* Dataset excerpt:
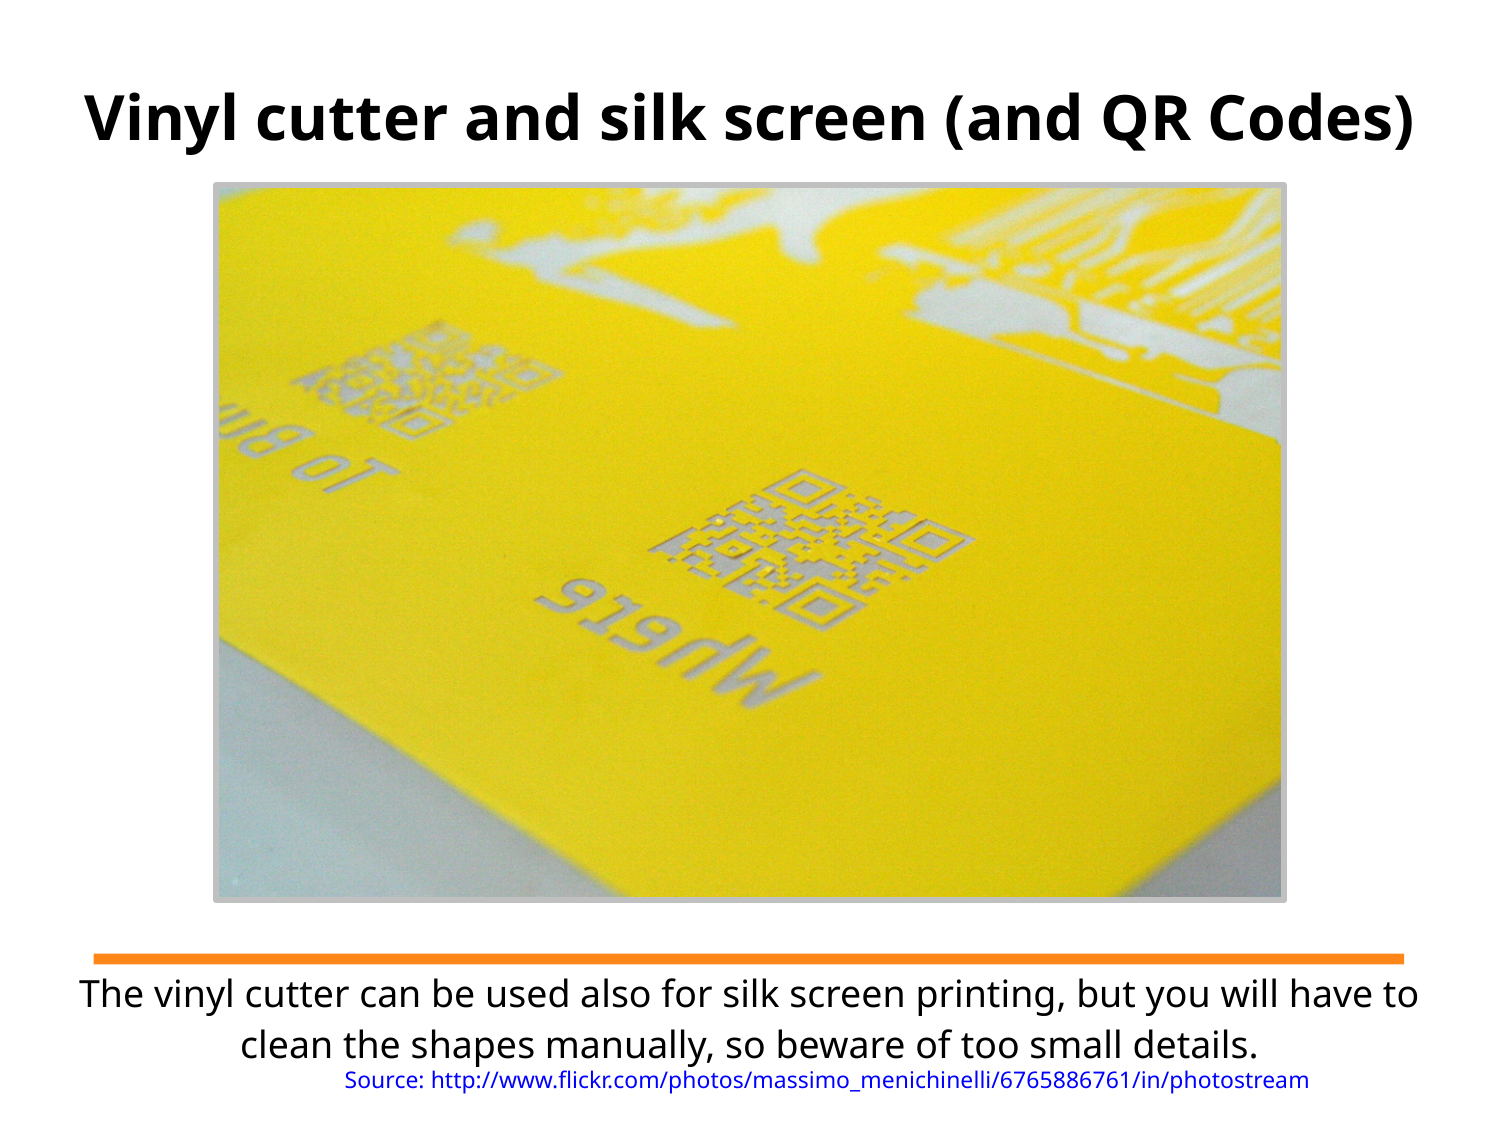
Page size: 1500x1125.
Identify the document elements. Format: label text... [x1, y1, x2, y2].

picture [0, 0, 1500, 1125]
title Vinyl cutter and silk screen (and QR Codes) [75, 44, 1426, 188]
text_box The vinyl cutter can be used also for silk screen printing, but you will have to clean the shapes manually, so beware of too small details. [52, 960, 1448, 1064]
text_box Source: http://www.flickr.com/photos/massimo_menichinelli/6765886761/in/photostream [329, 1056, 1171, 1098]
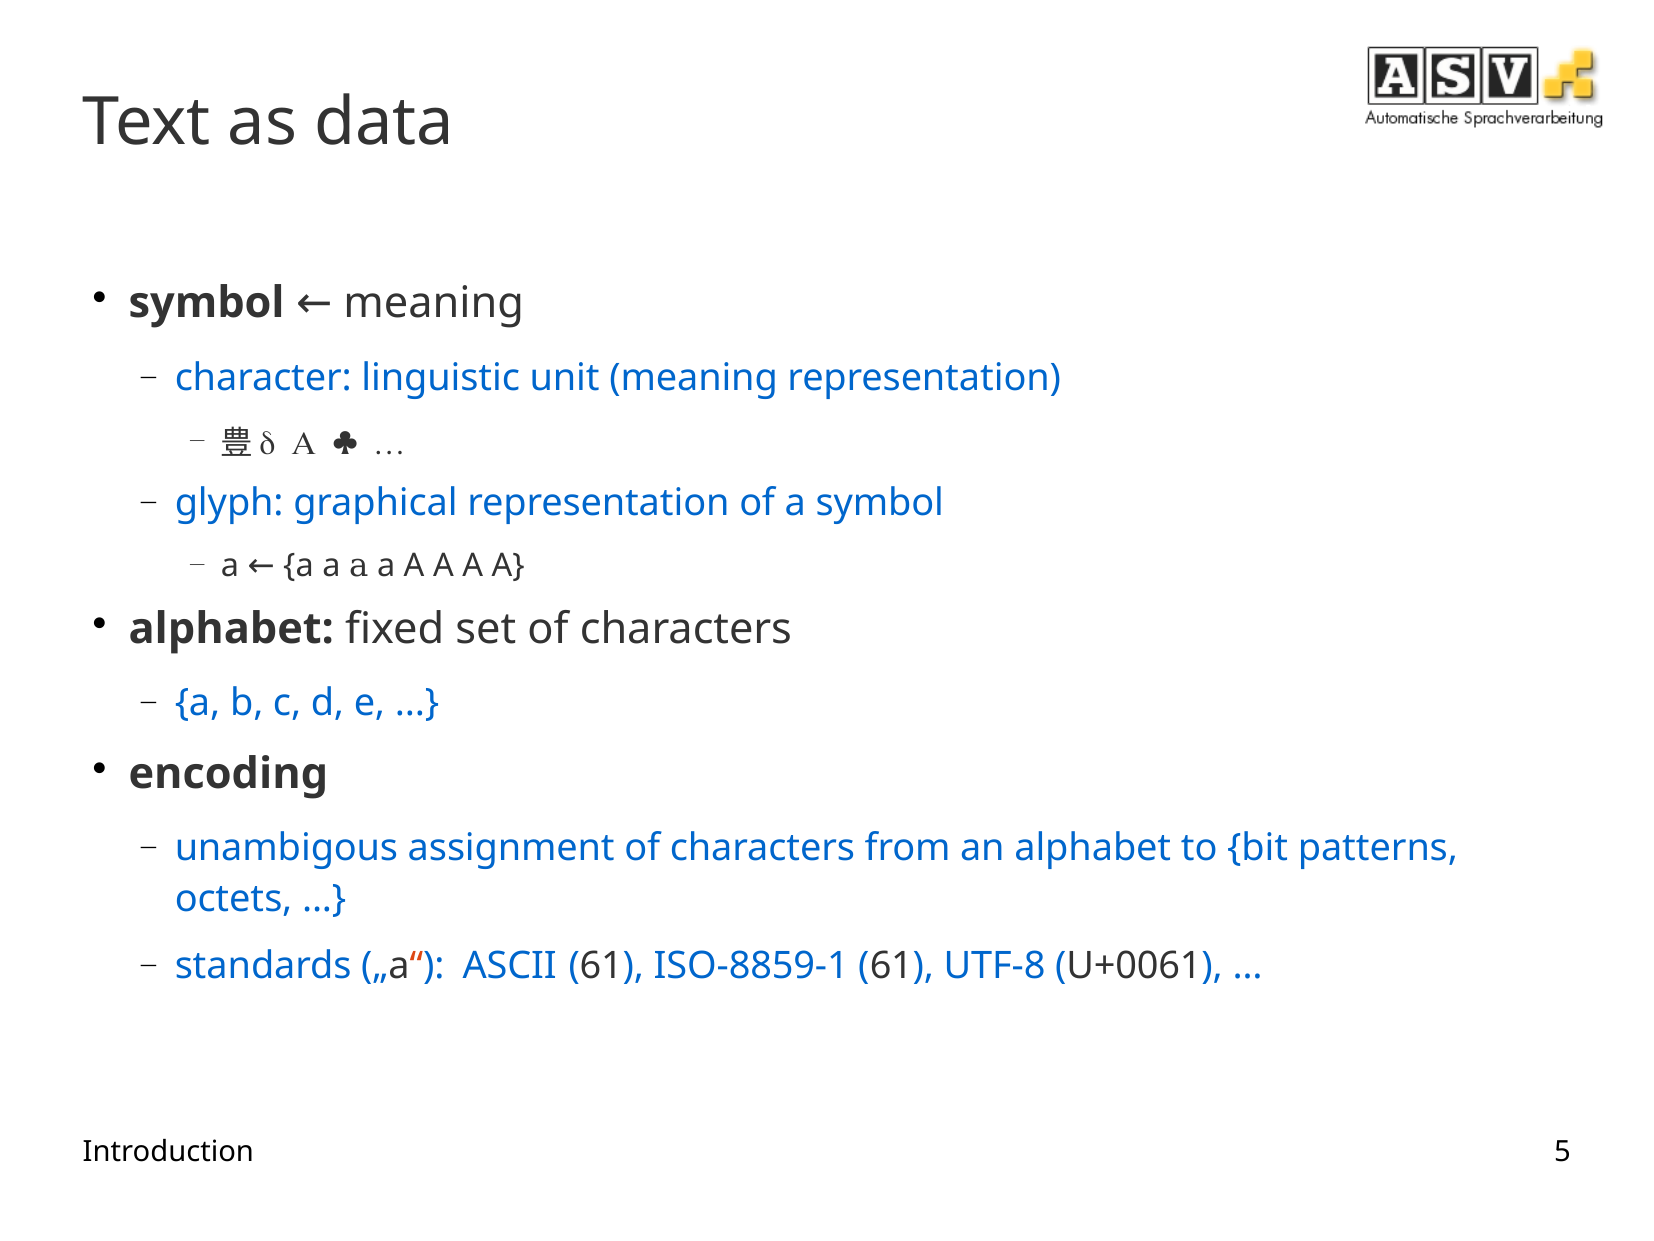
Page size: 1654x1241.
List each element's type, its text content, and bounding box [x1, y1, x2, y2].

* What you are asked to do: Reproduce verbatim the lines from the one containing "Page size: 1654x1241." through the final line.

* Solved problem:
Page size: 1654x1241.
List each element's type, its text content, and bounding box [x1, y1, x2, y2].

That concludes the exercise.